Projeto de Lei pretende automatizar o pagamento da pensão alimentícia

Segundo o Conselho Nacional de Justiça (CNJ), mais de 100 processos de execução de pensão alimentícia são abertos por dia no país para cobrar valores devidos.
Foto: Reprodução

O chamado “Pix Pensão” vai automatizar o pagamento mensal da pensão alimentícia. A proposta busca tornar mais simples e eficiente o cumprimento da obrigação alimentar. Segundo o Conselho Nacional de Justiça (CNJ), mais de 100 processos de execução de pensão alimentícia são abertos diariamente no país para cobrar valores devidos.

Atualmente, o pagamento pode ser debitado automaticamente do salário do devedor, mas, se ele não tiver vínculo formal de trabalho, a beneficiária precisa acionar a Justiça a cada atraso. O Projeto de Lei foi aprovado pelo Plenário do Senado no início de julho e segue para sanção presidencial. Para entender melhor a proposta, o Edição do Brasil conversou com a advogada especialista em Direito de Família, Elisa Camini.

O que muda em relação ao modelo atual de cobrança da pensão alimentícia?

A principal mudança está na forma de cumprimento da obrigação, tornando o pagamento mais ágil, automático e eficaz. O projeto pretende permitir que, por determinação judicial, as instituições financeiras realizem a transferência automática do valor da pensão diretamente da conta do devedor para a conta do beneficiário na data fixada pelo juiz. Se não houver saldo suficiente, poderão ser adotadas medidas de bloqueio de ativos financeiros até o limite do débito, conferindo maior efetividade à execução da obrigação alimentar.

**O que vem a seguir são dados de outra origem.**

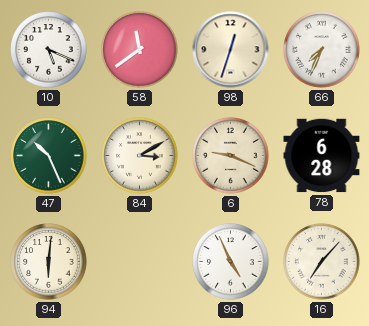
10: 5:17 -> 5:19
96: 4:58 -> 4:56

A medida altera o direito à pensão ou apenas a forma como ela é paga?

A proposta não altera o direito à pensão alimentícia. O dever de prestar alimentos continua sendo regido pelo Código Civil e pelo Código de Processo Civil. O que se pretende modificar é o mecanismo de cumprimento da obrigação, utilizando o sistema Pix como ferramenta para tornar a cobrança e o recebimento mais ágeis e eficientes.

Quais benefícios essa mudança pode trazer para crianças e adolescentes que dependem da pensão alimentícia?

O principal benefício é garantir maior regularidade no recebimento dos valores devidos, reduzindo atrasos e assegurando recursos essenciais para despesas como alimentação, saúde, educação, vestuário e moradia.

Isso pode reduzir o número de ações judiciais relacionadas ao atraso da pensão?

Sim, o projeto pode contribuir para maior eficiência na execução do crédito alimentar e para a redução de parte das despesas relacionadas exclusivamente ao inadimplemento, mas não substitui a atuação do Poder Judiciário nem resolve os conflitos familiares que envolvem a prestação de alimentos, exoneração, entre outros.

Você acredita que a proposta equilibra adequadamente o direito do alimentado de receber a pensão alimentícia e as garantias legais do devedor?

Sim. Sob a ótica jurídica, a proposta busca estabelecer um equilíbrio entre dois princípios fundamentais: a proteção integral da criança e do adolescente, que tem prioridade absoluta no recebimento dos alimentos, e a preservação das garantias constitucionais do devedor. A medida pretende apenas tornar mais eficiente o cumprimento de uma obrigação que já existe, utilizando meios tecnológicos para conferir maior agilidade, rastreabilidade e efetividade ao pagamento dos valores devidos. A prioridade deve ser assegurar o direito da criança e do adolescente, mas sem afastar as garantias constitucionais do devedor, como o direito de defesa e a análise judicial de situações excepcionais. O equilíbrio entre efetividade e segurança jurídica é essencial.

Em sua avaliação, o “Pix Pensão” representa uma modernização da execução da obrigação alimentar ou ainda existem desafios jurídicos e operacionais que precisam ser superados?

Sem dúvida, representa uma tentativa de modernizar a execução da pensão alimentícia ao utilizar ferramentas tecnológicas já consolidadas no sistema financeiro brasileiro. Contudo, ainda existem desafios importantes, como a regulamentação da medida, a integração entre o Judiciário e as instituições financeiras, a proteção de dados pessoais e a preservação das garantias processuais. Se for bem implementada, a proposta poderá tornar a cobrança dos valores devidos mais rápida, eficiente e compatível com a urgência que os créditos alimentares exigem. Entretanto, é importante destacar que, neste momento, trata- -se de um Projeto de Lei e ainda não produz efeitos jurídicos.